→ EXERCISE OBJECTIVE
Your answer must be every line of the data that contains "down".

---- THE INPUT

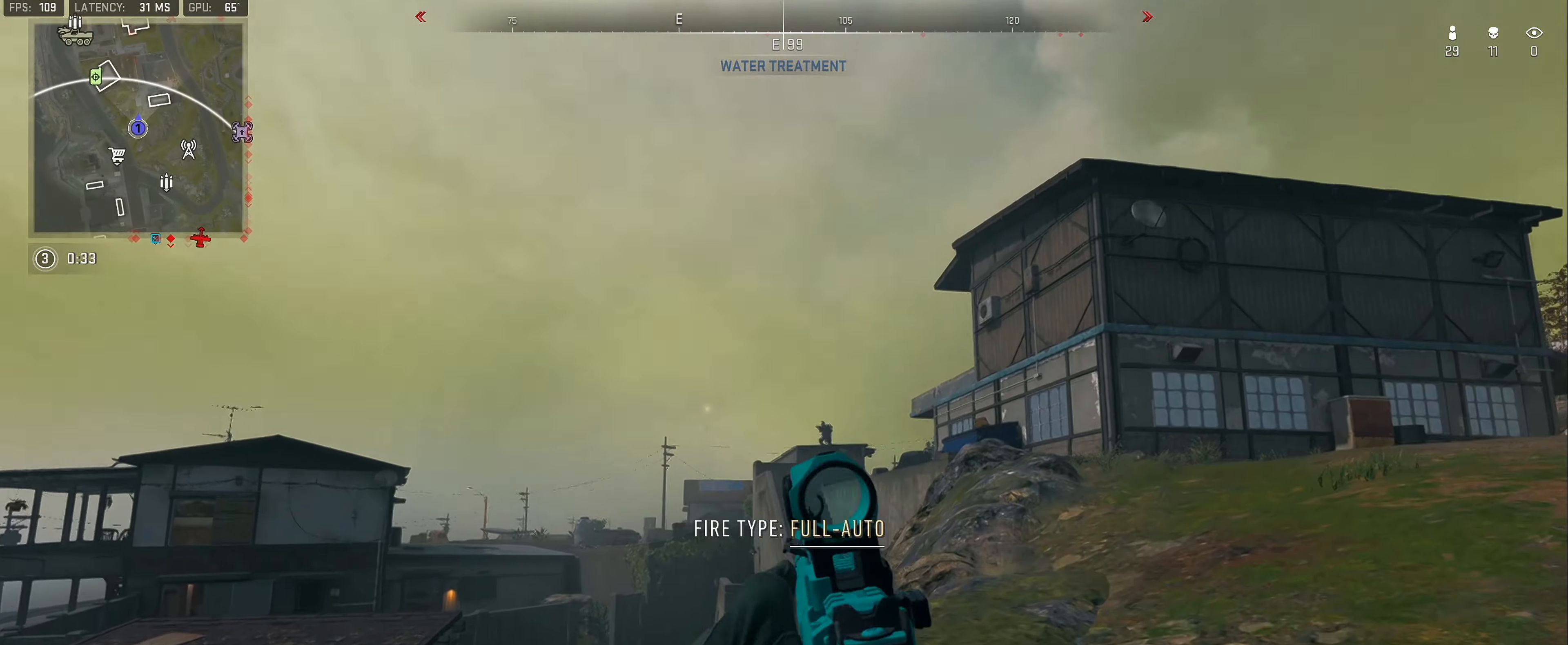
{"dt_ms": 500, "buttons": ["L2", "R2"], "left_stick": "right", "right_stick": "down", "button_events": [[317, "R2", "down"]]}
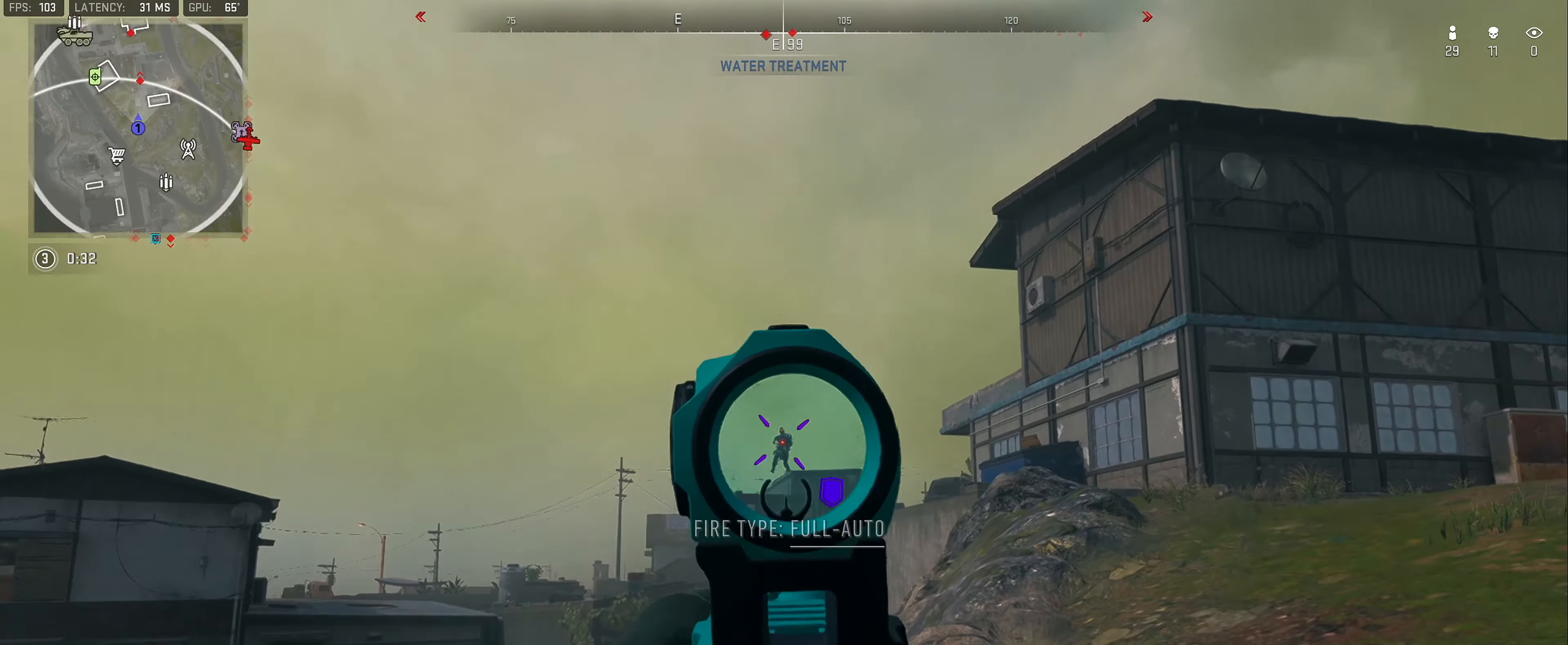
{"dt_ms": 500, "buttons": ["L2", "R2"], "left_stick": "down-right", "right_stick": "center", "button_events": []}
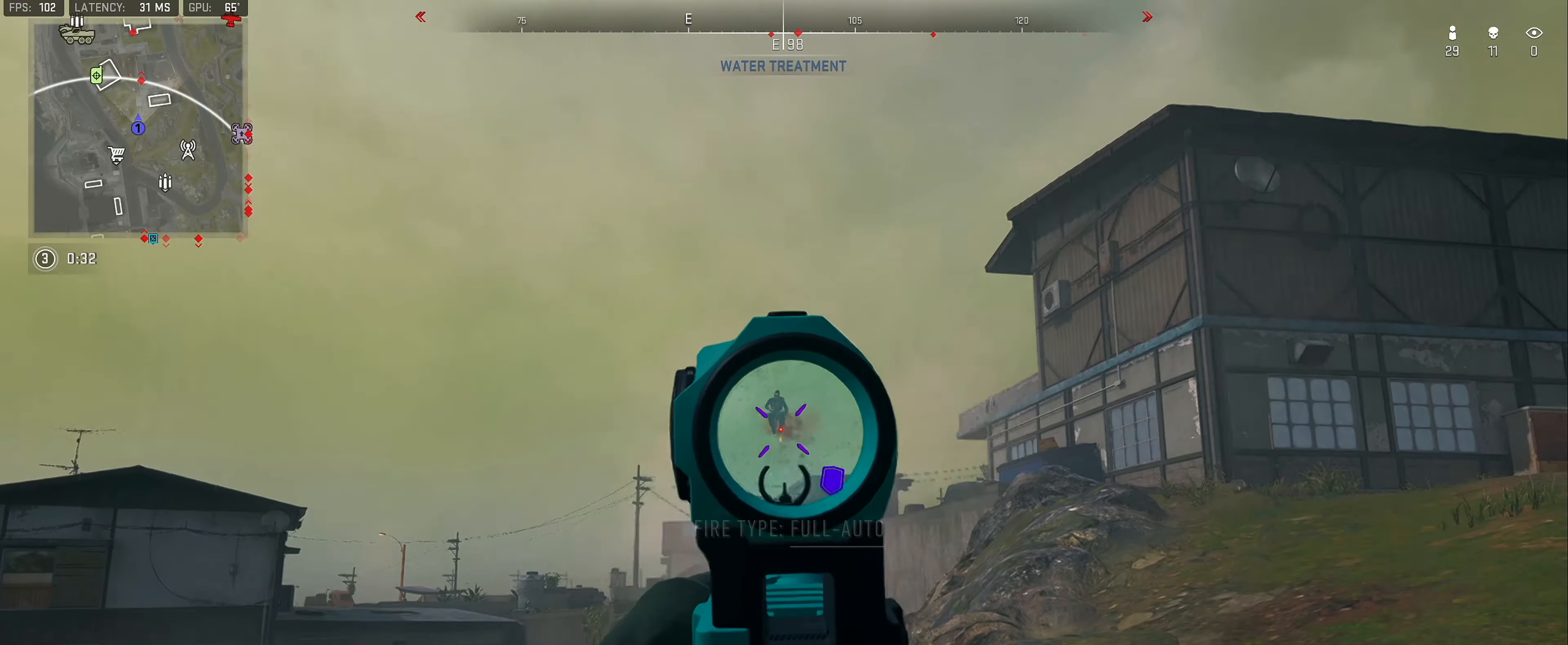
{"dt_ms": 500, "buttons": ["L2", "R2"], "left_stick": "down-left", "right_stick": "down", "button_events": []}
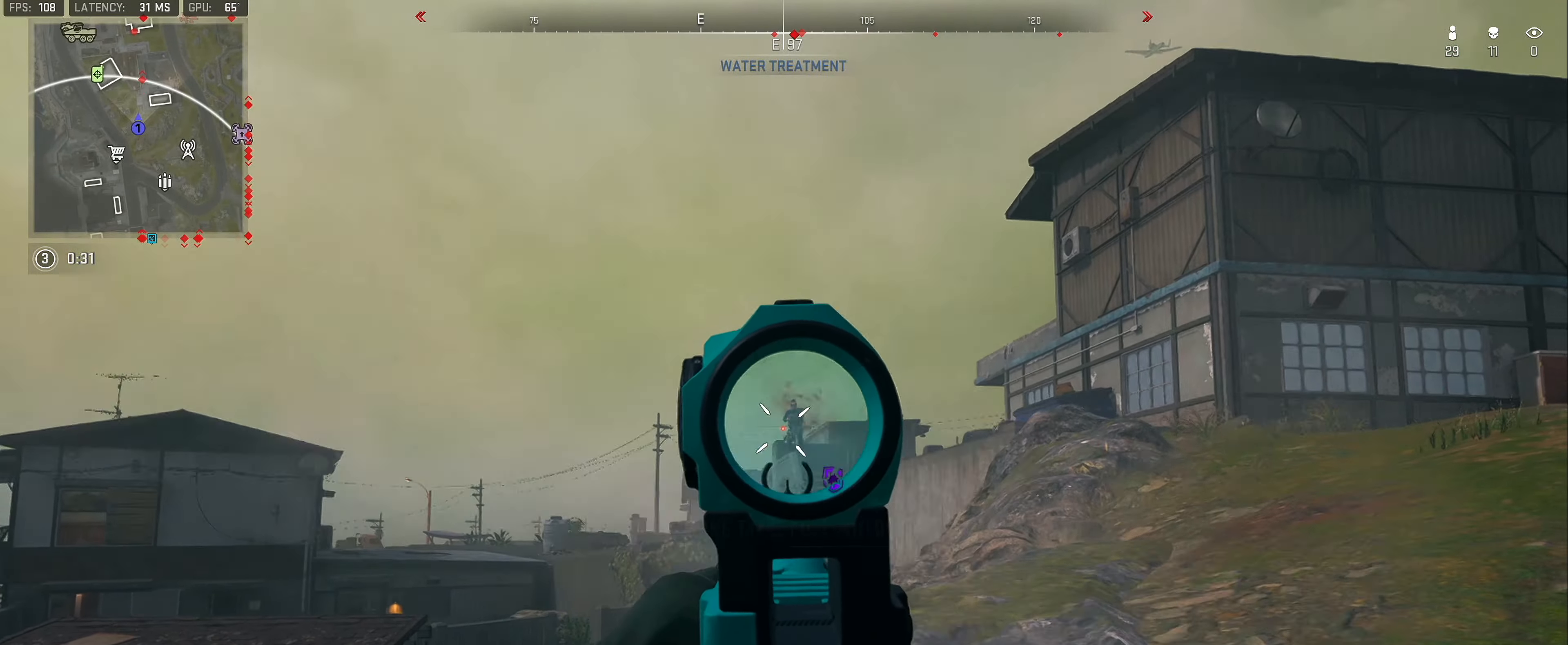
{"dt_ms": 1000, "buttons": ["L2", "R2"], "left_stick": "down", "right_stick": "center", "button_events": []}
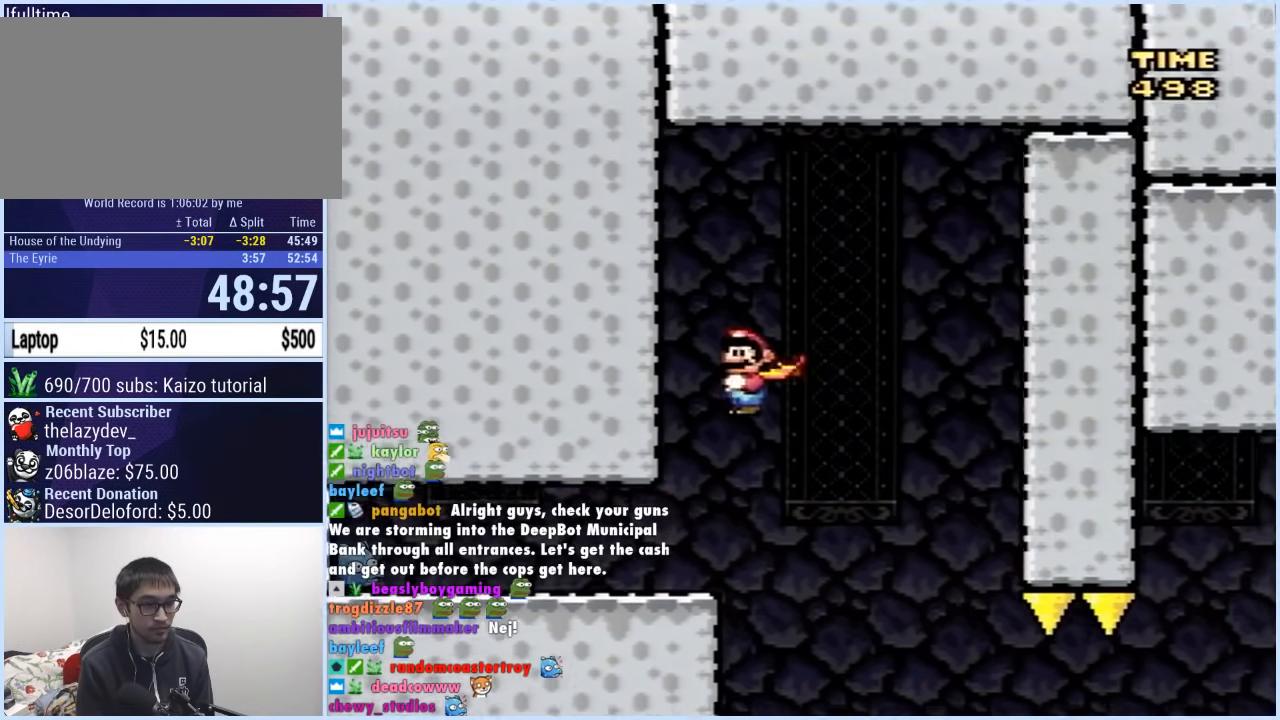
Gameplay with a controller (Nintendo layout); each line is a JSON object with the inputs held at the frame after it. "events" lists button and stick changes between this image and that frame as [ms after this image, input, new state], when the widget could be followed in between. Not read: L3 R3.
{"buttons": ["X", "DPAD_RIGHT"], "events": []}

--------

→ SOLUTION BELOW
{"dt_ms": 500, "buttons": ["L2", "R2"], "left_stick": "right", "right_stick": "down", "button_events": [[317, "R2", "down"]]}
{"dt_ms": 500, "buttons": ["L2", "R2"], "left_stick": "down-right", "right_stick": "center", "button_events": []}
{"dt_ms": 500, "buttons": ["L2", "R2"], "left_stick": "down-left", "right_stick": "down", "button_events": []}
{"dt_ms": 1000, "buttons": ["L2", "R2"], "left_stick": "down", "right_stick": "center", "button_events": []}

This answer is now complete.